Gambians have also made headlines for a string of tragedies on the final stretch of what is known locally as “The Back Way”, most notably 19-year-old goalkeeper Fatim Jawara of the women’s national soccer side, who drowned in October 2016.

President Adama Barrow, a onetime security guard in London, has said youth job creation is his top priority in a faltering economy.

“Youths are risking this journey to Europe. You cannot blame them. They get frustrated to a level they cannot do anything,” Barrow told AFP in an interview.

Youths Against Illegal Migration say however that top-level government officials have so far failed to respond to their initiative.

– Torture and slavery –

Despite a small drop in numbers on 2016, migration to Europe is the talk of every Gambian community, where everyone has a son, cousin or niece who left on a bus bound for Niger and on to Libya.

Keita and his fellow returnees believe many have an idealistic vision of what awaits them, often formed from social media images posted by Gambians who have made it across the Mediterranean.

Sketching the image of the harrowing journey he now shares as a warning to young Gambians, Keita recalls paying extortionate bribes in Burkina Faso and waiting for a smuggler in Agadez, Niger, bound for Libya, where his real nightmare began.

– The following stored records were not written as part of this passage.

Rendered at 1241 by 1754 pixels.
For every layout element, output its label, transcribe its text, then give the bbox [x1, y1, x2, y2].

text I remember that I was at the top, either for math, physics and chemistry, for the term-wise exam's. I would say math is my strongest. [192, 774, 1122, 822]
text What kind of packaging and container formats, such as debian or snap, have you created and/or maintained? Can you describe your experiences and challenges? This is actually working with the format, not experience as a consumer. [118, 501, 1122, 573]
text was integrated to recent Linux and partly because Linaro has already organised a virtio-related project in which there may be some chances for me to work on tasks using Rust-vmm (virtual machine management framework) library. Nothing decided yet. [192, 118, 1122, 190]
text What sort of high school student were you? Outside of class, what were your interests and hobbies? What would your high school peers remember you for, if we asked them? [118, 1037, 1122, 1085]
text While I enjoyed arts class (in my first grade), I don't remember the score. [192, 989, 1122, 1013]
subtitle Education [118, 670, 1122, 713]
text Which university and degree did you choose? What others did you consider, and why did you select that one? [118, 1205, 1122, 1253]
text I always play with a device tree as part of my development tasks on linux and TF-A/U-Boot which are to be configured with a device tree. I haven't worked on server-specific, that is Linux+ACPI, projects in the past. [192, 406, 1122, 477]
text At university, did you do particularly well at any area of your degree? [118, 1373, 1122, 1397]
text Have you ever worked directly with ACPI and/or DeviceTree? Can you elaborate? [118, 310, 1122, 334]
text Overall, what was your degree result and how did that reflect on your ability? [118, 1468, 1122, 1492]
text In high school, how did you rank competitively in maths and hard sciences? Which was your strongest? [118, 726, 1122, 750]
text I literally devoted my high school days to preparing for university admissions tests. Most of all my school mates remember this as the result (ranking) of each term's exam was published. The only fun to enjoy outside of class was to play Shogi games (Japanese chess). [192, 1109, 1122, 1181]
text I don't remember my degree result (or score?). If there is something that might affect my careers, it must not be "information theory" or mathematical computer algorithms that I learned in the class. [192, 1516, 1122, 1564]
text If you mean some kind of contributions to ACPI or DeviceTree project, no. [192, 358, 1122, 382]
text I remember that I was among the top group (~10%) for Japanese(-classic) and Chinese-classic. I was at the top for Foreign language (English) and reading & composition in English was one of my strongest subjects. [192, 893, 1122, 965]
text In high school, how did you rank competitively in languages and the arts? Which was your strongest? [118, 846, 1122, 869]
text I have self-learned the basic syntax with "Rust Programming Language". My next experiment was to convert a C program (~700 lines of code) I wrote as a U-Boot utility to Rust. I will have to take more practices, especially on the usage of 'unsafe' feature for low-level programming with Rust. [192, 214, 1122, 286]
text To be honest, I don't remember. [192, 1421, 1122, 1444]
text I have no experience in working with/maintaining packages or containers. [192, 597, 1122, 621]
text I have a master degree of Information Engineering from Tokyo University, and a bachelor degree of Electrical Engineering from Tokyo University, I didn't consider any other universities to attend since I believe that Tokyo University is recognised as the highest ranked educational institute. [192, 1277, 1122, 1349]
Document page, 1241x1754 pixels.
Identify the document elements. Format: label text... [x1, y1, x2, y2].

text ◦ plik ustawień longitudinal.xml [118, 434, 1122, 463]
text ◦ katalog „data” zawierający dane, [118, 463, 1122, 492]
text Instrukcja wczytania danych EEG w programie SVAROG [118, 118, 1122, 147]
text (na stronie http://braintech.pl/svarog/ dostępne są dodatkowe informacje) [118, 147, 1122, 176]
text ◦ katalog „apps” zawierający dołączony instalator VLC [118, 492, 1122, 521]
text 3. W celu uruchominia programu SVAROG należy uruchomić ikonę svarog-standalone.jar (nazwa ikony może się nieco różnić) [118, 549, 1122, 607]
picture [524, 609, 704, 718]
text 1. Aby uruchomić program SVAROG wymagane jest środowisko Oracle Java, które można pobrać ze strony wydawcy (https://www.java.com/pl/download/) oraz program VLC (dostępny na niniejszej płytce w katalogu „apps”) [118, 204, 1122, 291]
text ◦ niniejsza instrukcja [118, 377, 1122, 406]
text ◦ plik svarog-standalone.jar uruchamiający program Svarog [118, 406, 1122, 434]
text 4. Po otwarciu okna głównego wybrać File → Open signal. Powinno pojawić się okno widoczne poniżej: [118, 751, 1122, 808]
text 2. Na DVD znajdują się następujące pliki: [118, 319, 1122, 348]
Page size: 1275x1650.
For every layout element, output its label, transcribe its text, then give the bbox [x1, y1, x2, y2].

“In Libya, black people have no right, and they have no say,” Keita said, describing days spent labouring for free for racketeers with hopes of reaching the war-torn nation’s northern coast, always in fear of kidnappers or police.

“We were taken to various farms where the Libyan guy sold us as ‘slaves’. We worked on the farms for free,” Keita said.

“We worked continuously. Some of us were gun-butted by the Libyans for working slowly,” he added.

“All we could do was to pray to escape alive.”

The worst was to come in January when mass police raids against illegal migrants were carried out in the capital Tripoli, which Keita had finally reached, and he was passed through a string of detention facilities.

“When I was arrested, they found money and a mobile phone on me. Everything was taken away from me. The soldiers stripped us naked and beat us until daybreak. It was raining and we were lying on the floor,” he recalls. “It was cold, too.”

He was far from alone. More than 6,000 Gambians are stranded in Libya, and the IOM said it has repatriated 787 Gambians from Libya so far this year.

Keita waited three months in a detention centre before the IOM asked if he would be voluntarily repatriated on a flight to Banjul.

Babucarr Jeng, 35, was with Keita in jail, not long before they left the country. “Before we returned home on April 4, we had a meeting and we decided to form an organisation to sensitise Gambians,” he told AFP.

– Targeting rural areas –

Since returning, they said they have kept a promise made at the lowest point in their lives, and Youths Against Illegal Migration now has 164 members.

After press conferences, radio shows and weekly planning meetings, the next step is a national “sensitisation tour” targeting youths, their parents and relatives.

The Gambia’s rural areas, where income from farming and fishing is scarce and beach tourism is absent, are a steady source of income for the agents and smugglers who exploit people living in poverty.

These families somehow scrape together the thousands of dollars required for transport, bribes and accommodation along the route, which can take years if a Gambian becomes stranded in a Libyan jail or smuggler’s trap.

The group is very aware that the underlying cause is unemployment in a country where the young often support their families financially until they retire themselves.

To that end, Youths Against Illegal Migration plan to venture into farming and fishing in order to generate income for themselves, but they want the Barrow administration to help them with fishing boats and start-up cash.

“We want the government to allocate empty plots of land to us so that we can collaborate with the Ministry of Agriculture,” Keita told AFP, adding the profits would be ploughed back into the group to expand its work.

A similar initiative could also work for fishermen, who lack equipment and support for work which is often seasonal, while fish stocks are plummeting.

For the price of a few boats, Keita believes, the government could “discourage a lot of fishermen from embarking on the risky journey to Italy.”